On Mar 28, 2008, at 3:07 PM, Dejan Muhamedagic wrote:

On Fri, Mar 28, 2008 at 12:11:11PM +0100, Andrew Beekhof wrote:
On Fri, Mar 28, 2008 at 10:22 AM, Dejan Muhamedagic
<[EMAIL PROTECTED]> wrote:
Hi,


On Fri, Mar 28, 2008 at 11:46:26AM +0900, Simon Horman wrote:
As configure.in currently stands, as of the hg dev tree 54723736ab18,
make dist fails because autogenerated files in snmp_subagent/, in
parcicular snmp_subagent/Makefile.am, are not created.

Andrew Beekhof tells me that this is because snmp_subagent can't build
without the crm, which is now in the pacemaker tree along with
snmp_subagent.

This fairly minimal patch allows make dist to succeed by not
distributing snmp_subagent/. I have found that building the resulting
tarball also succeeds.

snmp_subagent also supports heartbeat v1. This puts in the same
category with CTS: some parts are CRM specific and then some are
about heartbeat. I'm not sure how to resolve this.

Basically I think we just need to unapply the patches NTT supplied for
it (which added v2 support).

Yes, but that would have both packages (heartbeat and pacemaker)
conflict on installation because they would contain same files.

I think we'd just change the name of snmp executable in Pacemaker.
Pacemaker is new, CRM support in SNMP is even newer^... a new name doesn't seem out of place.

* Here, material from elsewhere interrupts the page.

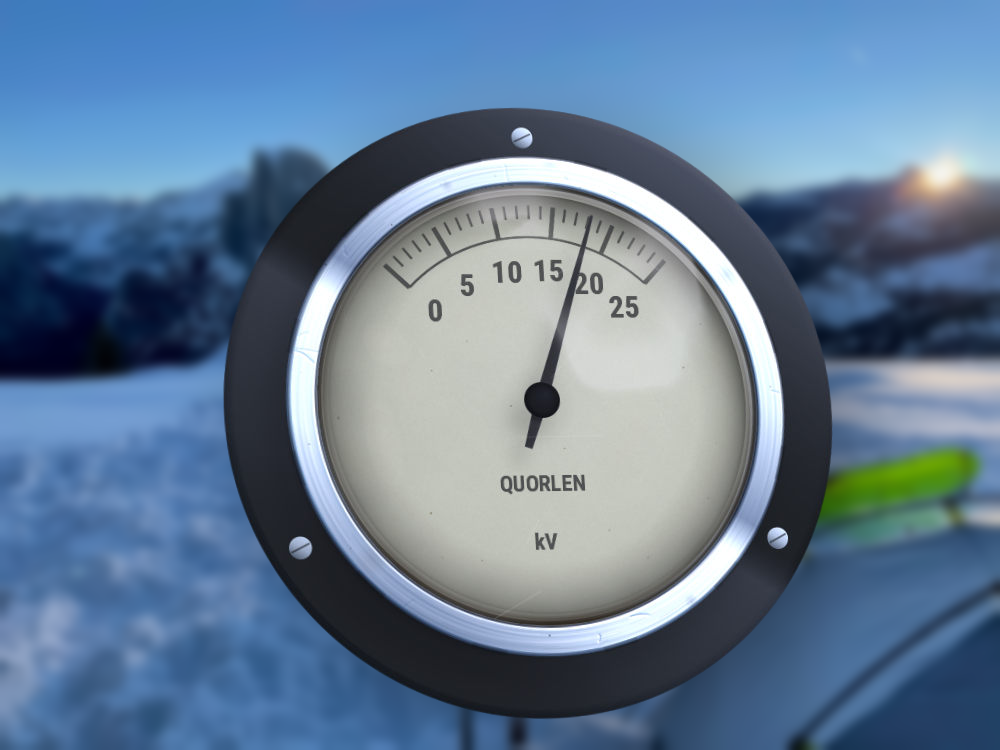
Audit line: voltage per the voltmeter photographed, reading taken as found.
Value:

^ mid-December last year, merged by yourself

The question is, is anyone actually using the snmp subagent on a
v1-style cluster?

There is no simple way to find that out.

a) All we'd need is one reply on the mailing list to prove the statement wrong and veto the removal b) Resurrecting the code from Hg is trivial (assuming we find out later someone really was after-all) c) How much do we want Heartbeat be driven by people that won't even take part in the community?

I suspect that there is
a good chance that there are people using it.

Then we'll do what we need to do to support those people.
Its not rocket science.

If not, then we should just remove it and maintain it for v2 elsewhere
(currently its in the pacemaker project)

We can't simply just drop a perfectly usable peace of software.

If no-one is using it (which was the condition I very clearly put on its removal), then whether it is usable or not is completely irrelevant. Maintaining something with a userbase of zero is pointless, you don't carry "usable" code around forever "just in case"?.

The only way I can currently think of is to create yet another
package which would contain stuff which depends on both heartbeat
and CRM.

You mean like the GUI?

Which is quite ugly as it serves only to resolve the
build interdependency.

What you call ugly, I call modularization and decoupling - which is exactly the sort of things we should be thinking about as we look towards OpenAIS and a common cluster stack

You're really making a much bigger deal out of this than necessary.